*** EXTRACTED TEXT ***

Tuesday, 22 April 2014

aio

aio is an abbreviation, the full name is asynchronous input/output. The title for this post is a bit misleading because I will present 4 algorithms and only one of them works in an asynchronous way. Please excuse, I don't want to change the title.

Some time ago I started implementing something like asynchronous i/o in MySQL/MariaDB to speed-up the read-operation in the case of a full table scan. You will find a description how MySQL/MariaDB handles a sequential read-operation here. At that time I did know what caching was but I didn't know that it was used in the MyISAM-engine and how it was used there.

In theory my approach looked so simple and naturally would be faster: in rnd_next() you return one row from the table and in the background you start reading the next row. A little bit of synchronization is needed, OK, but this can be done. The result was, as I described it, not what I expected.

So I started looking into the code of MariaDB/MySQL again, a bit deeper now. What I found led to the post about caches.

After this step I decided to look again at asynchronous I/O. For further examination I wanted a stripped down version of the program to verify my observations. I wanted an easy and simple program, one without all the overhead MySQL/MariaDB needs. So I created a program tst-disk-access which should only do some writing to and reading from a file using a variety of different routines. And I want to describe this program here.

*** End of EXTRACTED TEXT ***
*** DATA EXTRACTS ***

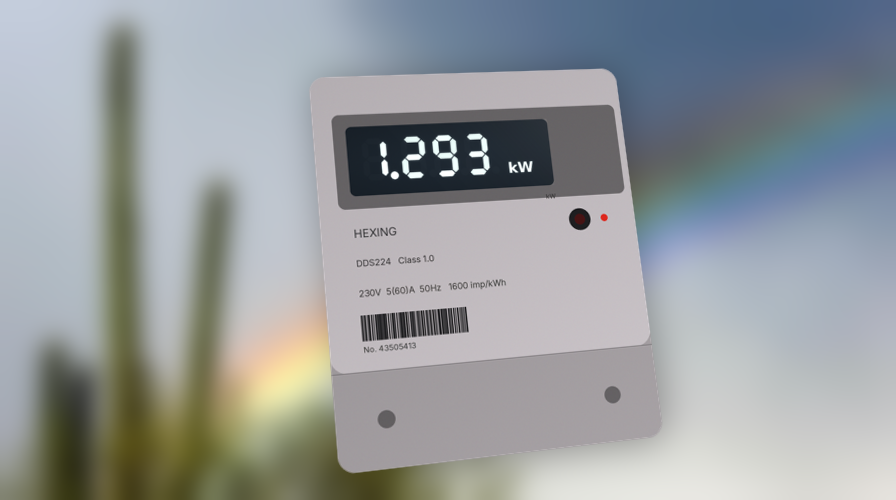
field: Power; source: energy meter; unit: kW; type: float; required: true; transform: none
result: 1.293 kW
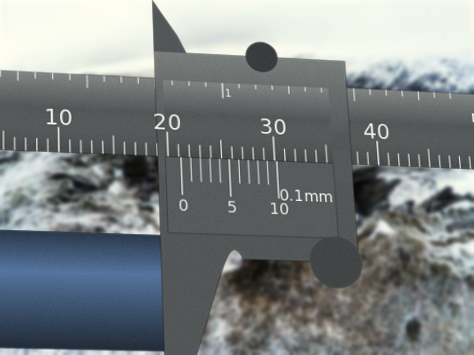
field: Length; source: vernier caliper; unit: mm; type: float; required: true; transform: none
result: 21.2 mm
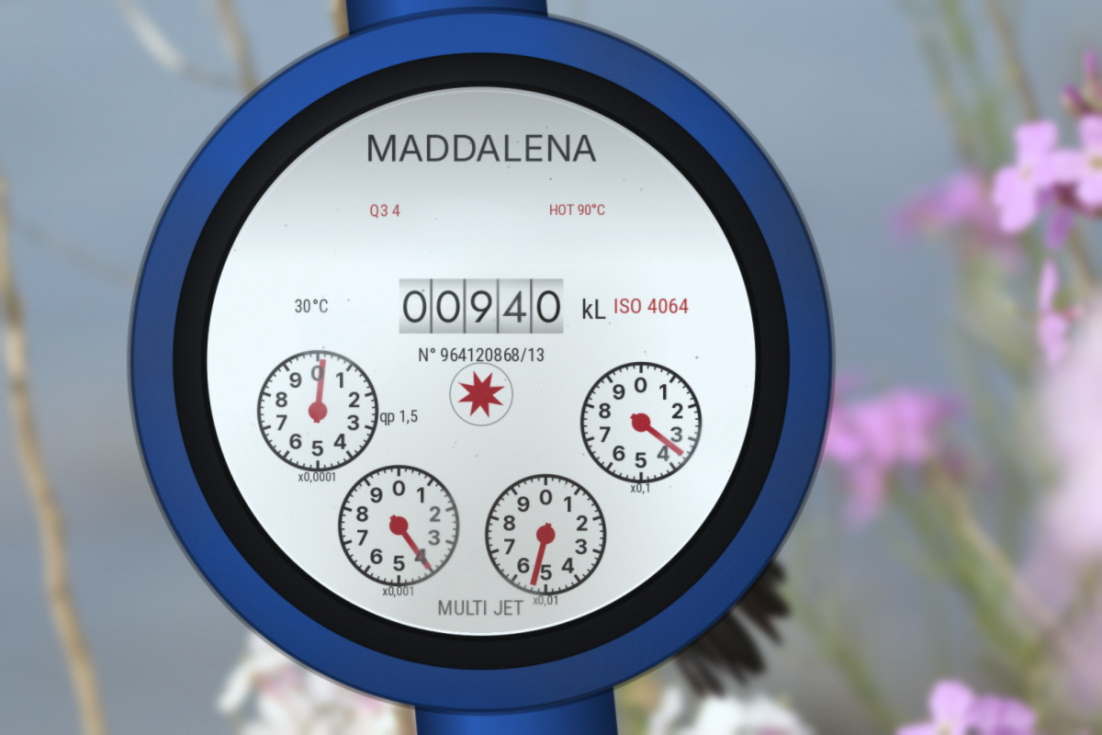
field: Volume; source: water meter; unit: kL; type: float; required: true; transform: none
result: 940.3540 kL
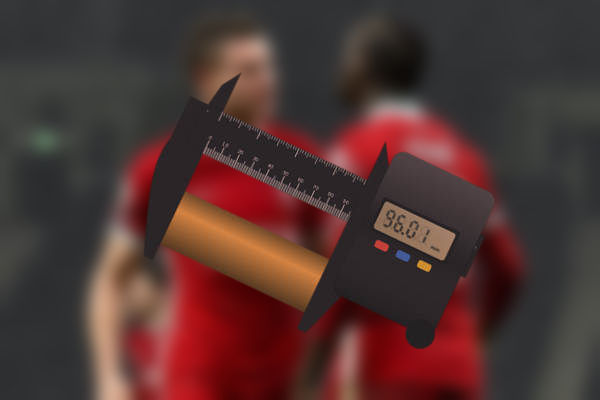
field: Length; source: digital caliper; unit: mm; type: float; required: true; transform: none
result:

*** End of DATA EXTRACTS ***

**TASKS**
(a) Answer these questions from the aio post:
(i) What is the full name that the abbreviation aio stands for?
(ii) How many algorithms will be presented, and how many of them work in an asynchronous way?
(iii) What is the name of the stripped-down program that was created?
(b) Please return the passage of the aio post from "Tuesday, 22 April" up to and including "was used there.".
These rows are separate material, apart from the aio post.

**SOLUTIONS FOR EACH TASK**
(a)
(i) Asynchronous input/output.
(ii) Four algorithms; only one of them works asynchronously.
(iii) tst-disk-access.

(b)
Tuesday, 22 April 2014

aio

aio is an abbreviation, the full name is asynchronous input/output. The title for this post is a bit misleading because I will present 4 algorithms and only one of them works in an asynchronous way. Please excuse, I don't want to change the title.

Some time ago I started implementing something like asynchronous i/o in MySQL/MariaDB to speed-up the read-operation in the case of a full table scan. You will find a description how MySQL/MariaDB handles a sequential read-operation here. At that time I did know what caching was but I didn't know that it was used in the MyISAM-engine and how it was used there.